> [SOURCE RECORDS]:
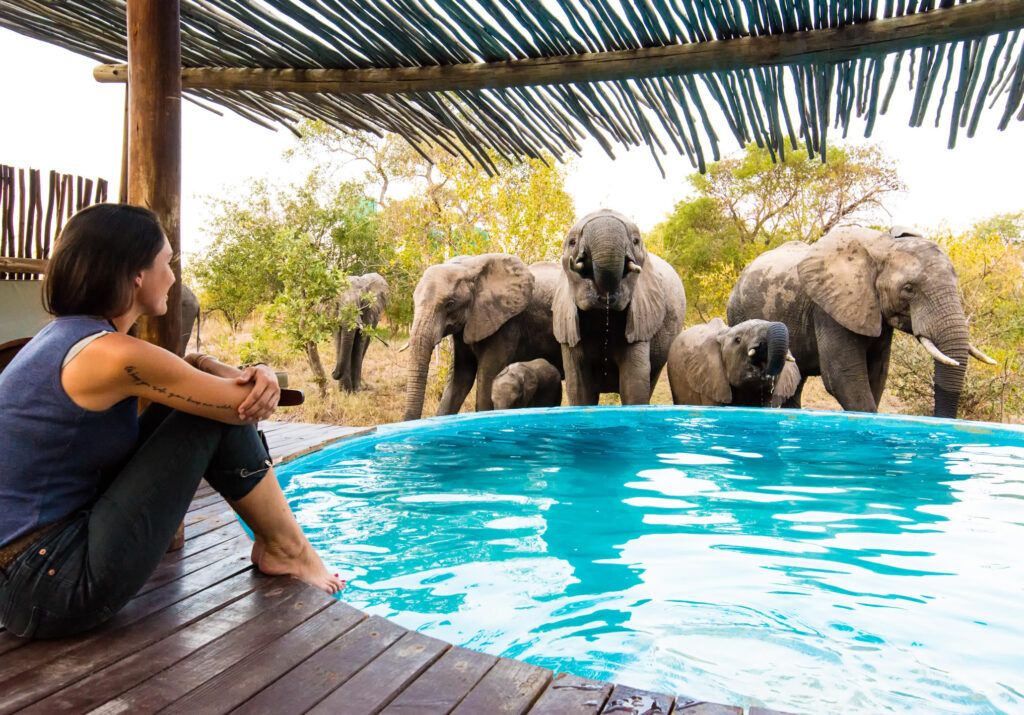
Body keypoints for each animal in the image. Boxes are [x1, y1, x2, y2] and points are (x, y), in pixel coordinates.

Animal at [727, 226, 996, 418]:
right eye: (909, 289)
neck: (883, 247)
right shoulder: (829, 308)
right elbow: (844, 377)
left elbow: (877, 374)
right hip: (739, 313)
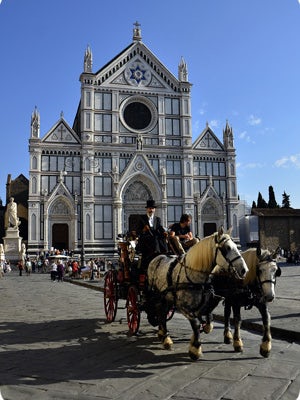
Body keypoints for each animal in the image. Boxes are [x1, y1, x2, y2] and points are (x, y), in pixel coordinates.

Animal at [146, 227, 248, 360]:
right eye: (227, 248)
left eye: (236, 246)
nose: (244, 270)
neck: (195, 274)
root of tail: (156, 258)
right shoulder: (183, 307)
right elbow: (196, 323)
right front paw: (195, 349)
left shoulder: (202, 305)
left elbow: (208, 322)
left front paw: (195, 340)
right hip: (159, 296)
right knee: (161, 313)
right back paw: (166, 339)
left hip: (167, 297)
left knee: (162, 312)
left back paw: (162, 334)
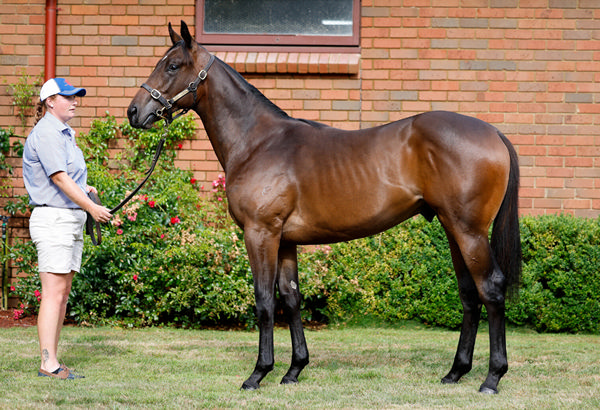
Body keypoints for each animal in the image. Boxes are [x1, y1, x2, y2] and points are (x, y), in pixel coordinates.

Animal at [126, 21, 520, 394]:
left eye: (172, 65)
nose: (134, 112)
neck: (258, 142)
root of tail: (494, 133)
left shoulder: (260, 233)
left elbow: (264, 301)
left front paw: (258, 373)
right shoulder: (284, 240)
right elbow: (291, 298)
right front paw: (293, 370)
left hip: (469, 232)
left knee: (491, 288)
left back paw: (492, 377)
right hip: (453, 229)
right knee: (469, 294)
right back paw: (455, 373)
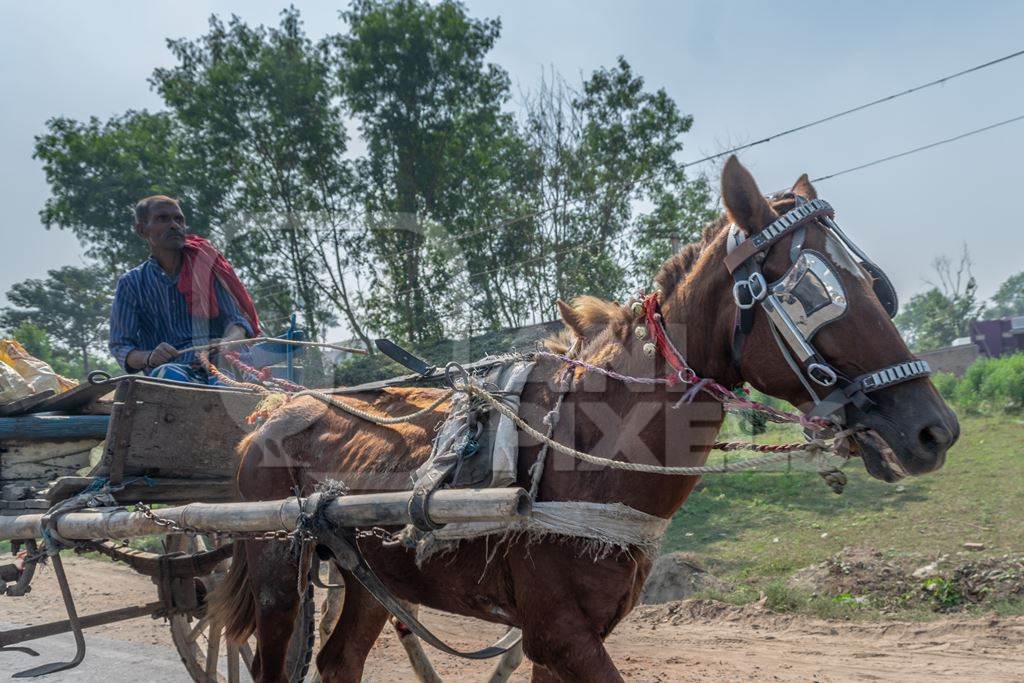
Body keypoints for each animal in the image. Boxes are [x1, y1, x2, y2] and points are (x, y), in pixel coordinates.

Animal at [207, 157, 958, 679]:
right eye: (811, 293)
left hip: (371, 573)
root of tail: (270, 413)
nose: (934, 429)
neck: (583, 450)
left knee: (339, 661)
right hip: (275, 568)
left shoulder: (563, 638)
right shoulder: (561, 633)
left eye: (877, 286)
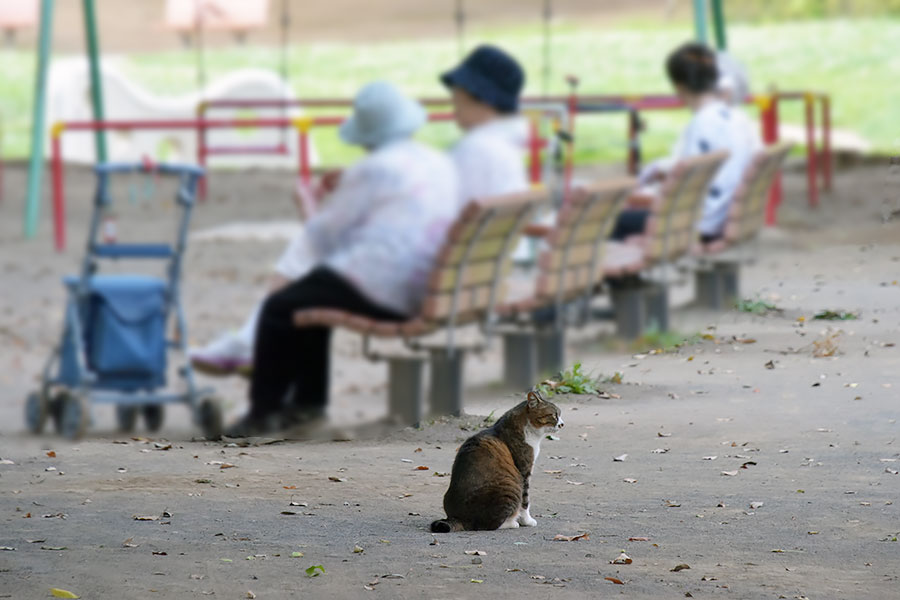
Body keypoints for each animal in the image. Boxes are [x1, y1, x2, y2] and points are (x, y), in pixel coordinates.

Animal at [428, 392, 564, 532]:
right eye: (554, 415)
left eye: (559, 414)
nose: (562, 424)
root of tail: (458, 518)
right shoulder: (524, 471)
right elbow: (525, 501)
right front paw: (527, 521)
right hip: (510, 487)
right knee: (488, 525)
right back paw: (512, 523)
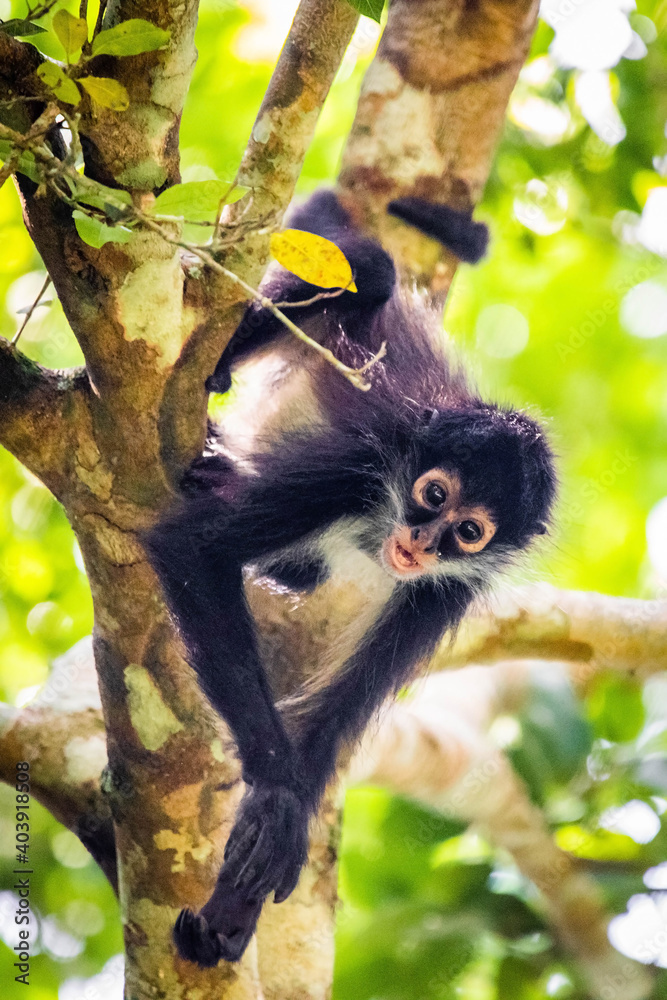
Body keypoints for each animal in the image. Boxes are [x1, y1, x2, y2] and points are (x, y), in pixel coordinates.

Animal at [145, 191, 556, 967]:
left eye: (467, 532)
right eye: (433, 494)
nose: (421, 543)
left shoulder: (449, 589)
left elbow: (332, 720)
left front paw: (236, 907)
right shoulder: (351, 471)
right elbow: (190, 550)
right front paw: (276, 795)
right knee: (371, 268)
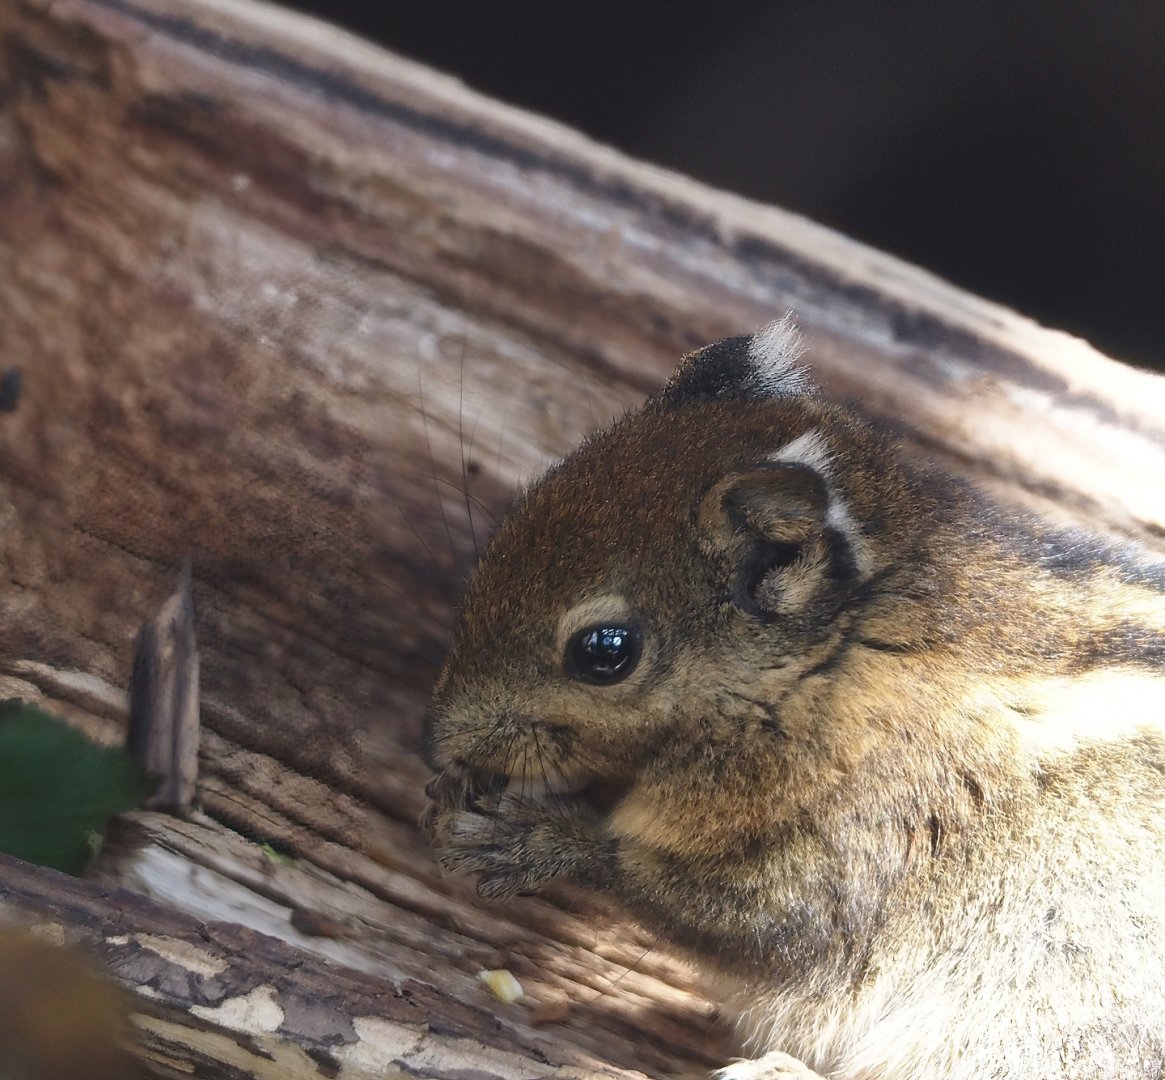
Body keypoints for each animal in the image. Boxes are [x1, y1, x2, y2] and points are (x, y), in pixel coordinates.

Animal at [420, 317, 1165, 1080]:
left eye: (604, 652)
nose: (437, 741)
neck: (838, 661)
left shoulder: (852, 850)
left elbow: (714, 910)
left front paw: (534, 840)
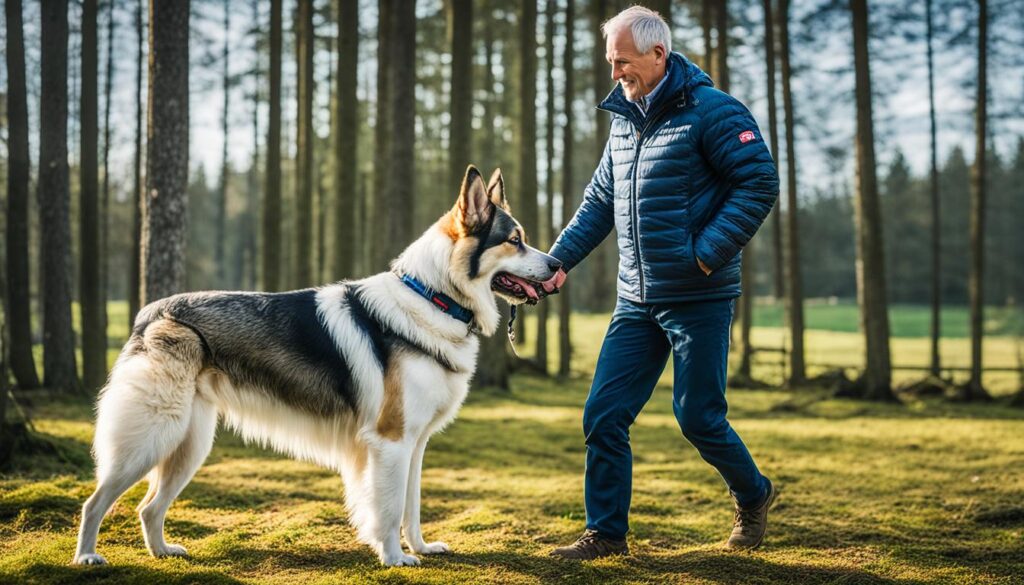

> [EXERCISE OBJECTIVE]: Each entry should appear again exactly as written, pictures excluded.

> [REPLY]:
Body keypoints for each animal in the image. Boxes are [x1, y1, x2, y2] and points are (x, y), in pixel coordinates.

Animal at [727, 226, 996, 418]:
right eye: (909, 289)
neck: (883, 247)
right shoulder: (829, 308)
right elbow: (844, 377)
left elbow: (877, 374)
right hip: (739, 313)
Body keypoints for each animal in the image. Boxes are [x1, y1, x2, y2] and points are (x, y), in pixel coordinates.

Animal at [146, 227, 248, 360]:
right eye: (227, 248)
left eye: (236, 246)
nose: (244, 270)
neck: (195, 274)
root of tail: (156, 258)
right shoulder: (183, 307)
right elbow: (196, 323)
right front paw: (195, 349)
left shoulder: (202, 305)
left elbow: (208, 322)
left front paw: (195, 340)
right hip: (159, 296)
right knee: (161, 313)
right back paw: (166, 339)
left hip: (167, 297)
left knee: (162, 312)
left back paw: (162, 334)
Body keypoints for each animal in the image. Boxes are [x1, y1, x2, y2] and points are (x, y), in pixel coordinates.

Animal at [126, 21, 520, 394]:
left eye: (172, 65)
nose: (134, 112)
neck: (258, 142)
root of tail: (494, 133)
left shoulder: (260, 233)
left elbow: (264, 301)
left front paw: (258, 373)
right shoulder: (284, 240)
right elbow: (291, 298)
right front paw: (293, 370)
left hip: (469, 232)
left knee: (491, 288)
left back paw: (492, 377)
right hip: (453, 229)
right knee: (469, 294)
right back paw: (455, 373)
Body keypoints for each animal in the image. Boxes are [x1, y1, x2, y2] and points are (x, y), in pixel coordinates.

Animal at [207, 157, 958, 679]:
right eye: (811, 293)
left hip: (371, 573)
root of tail: (270, 413)
nose: (934, 429)
neck: (583, 450)
left knee: (339, 661)
right hip: (275, 568)
left shoulder: (563, 638)
right shoulder: (561, 633)
left eye: (877, 286)
Body keypoints for each animal in the image. Boxes are [x1, y1, x2, y2] and points are (x, y), in pixel coordinates.

Animal at [428, 392, 564, 532]:
right eye: (554, 415)
left eye: (559, 414)
nose: (562, 424)
root of tail: (458, 518)
right shoulder: (524, 471)
right elbow: (525, 501)
right front paw: (527, 521)
right hip: (510, 487)
right knee: (488, 525)
right back paw: (512, 523)
Body keypoints for each animal in the image. Boxes are [x1, y1, x2, y2] and points are (x, y), in pixel coordinates.

Animal at [145, 191, 556, 967]:
left eye: (467, 532)
right eye: (433, 494)
nose: (421, 543)
left shoulder: (449, 589)
left elbow: (332, 720)
left front paw: (236, 907)
right shoulder: (351, 471)
right elbow: (190, 550)
right front paw: (276, 795)
right knee: (371, 268)
Body keypoints for each animal in the image. Boxes are [x1, y1, x2, y2] and points are (x, y), in pixel coordinates.

Animal at [420, 317, 1165, 1080]:
left eye: (604, 652)
nose: (437, 741)
neck: (838, 661)
left shoulder: (852, 850)
left elbow: (714, 910)
left front paw: (534, 840)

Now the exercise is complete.